Changes in culture continue defining what is now acceptable to the public. These changes are due to factors such as the internet, access to media, and the power of Hollywood.
Thus, we see people who choose open relationships. Others think cheating is okay as long as their partner doesn't find out. We also have media houses pushing stories about marriage not being important.
These assaults on marriage and changing attitudes are putting more pressure on couples. In the end, their commitment to one another will determine if one will remain faithful.
Recovering From Infidelity in Marriage
Infidelity can make spouses feel grief, anxiety, stress, anger, and insignificance. Other effects may be distrust, retaliation, depression, and obsessing over the betrayal.
It creates an environment that threatens the well-being and safety of the spouses. Moreover, it harms extended family relationships and friendships. If you are a prominent person, it brings shame.
Can a marriage survive when a partner is unfaithful? It depends on many factors. If the couple is willing to find solutions, there are some steps they can consider. These include:
Forgiveness is the glue that binds relationships and helps people overcome their differences. It allows people to release pain, shame, and feelings of injustice. It breaks down the barriers that hinder growth in a relationship.
Without forgiveness, you remain a victim of the betrayal and of the relationship. Forgiveness opens the room for dialogue. It doesn't mean you have forgotten the pain. It is an opportunity to begin the process of repairing the damage. That's not to say it will be easy. Far from it!
2. Taking Responsibility
It will take time before the raw emotions subside. Once that happens, the partners should find a way to talk. The cheating partner has to take responsibility for their actions. The first step is to end the affair immediately.

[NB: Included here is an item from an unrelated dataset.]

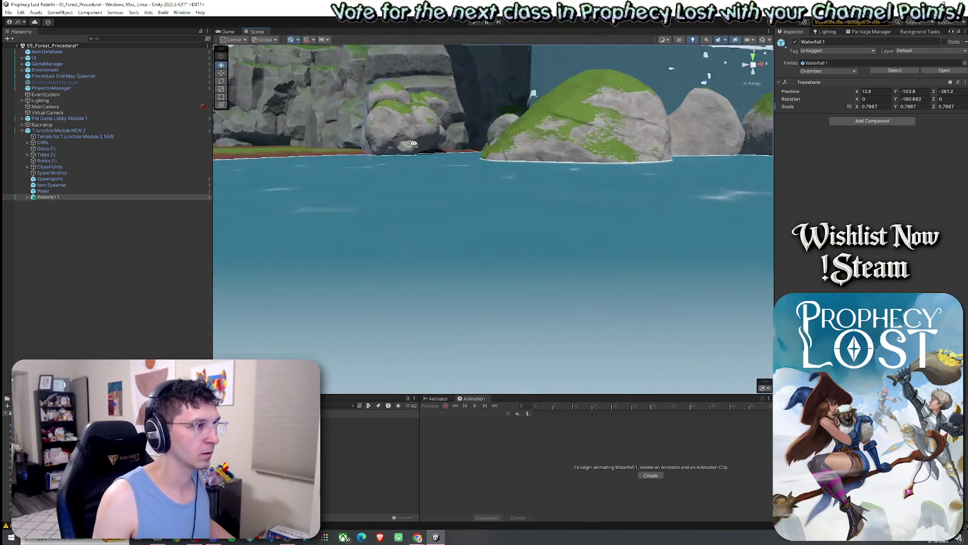
scroll(418, 146, down, 2)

Second, the couple should talk about why the affair happened. Being brutally honest reveals every hidden thought or feelings. The partner who strayed has to show a change in attitude. They must want to make things right. It is one of the steps for beginning the process of rebuilding trust.
The other partner has to feel comfortable enough to come out of their protective shell. It's human nature to guard ourselves against more pain. Thus, be patient as you work out the problems in your relationship.

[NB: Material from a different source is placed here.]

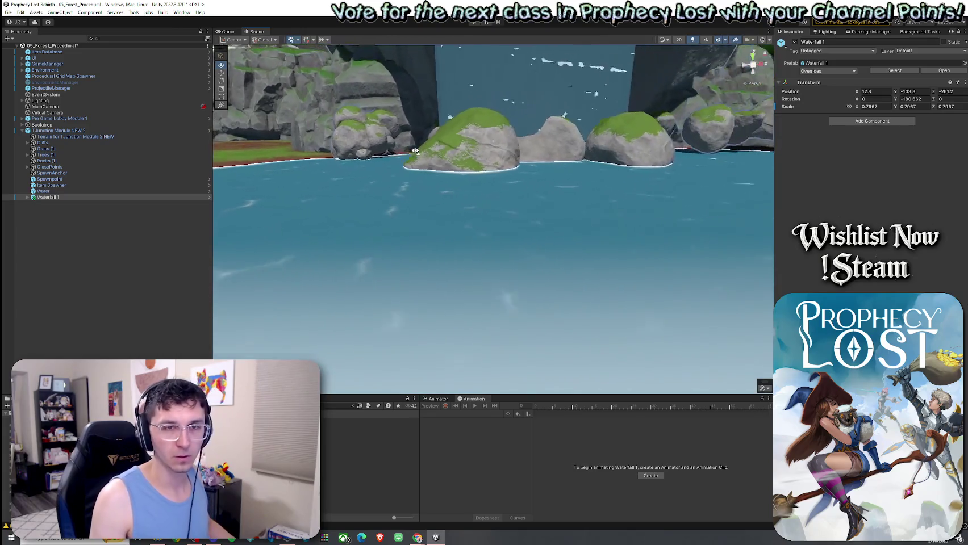
scroll(418, 146, down, 2)
scroll(418, 146, down, 2)
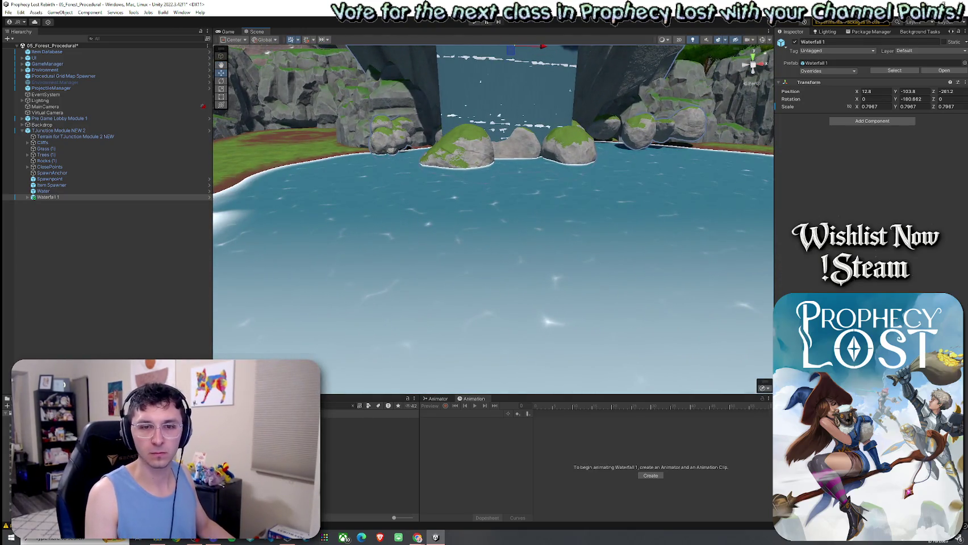
drag(612, 206, 553, 208)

3. Confide in a Marriage Counselor
While running to our friends during times of distress works, it may not be a good idea in cases of infidelity. This is because you might find out your friend was the one having an affair with your spouse.
Moreover, disingenuous friends might share this confidential information with other people. This causes shame and embarrassment, which is the last thing you need in this trying time.
Instead, go to a reputable marriage counselor and ask for help. The counselor guides you through dealing with your pain. They create a positive environment where both spouses can talk about their relationship.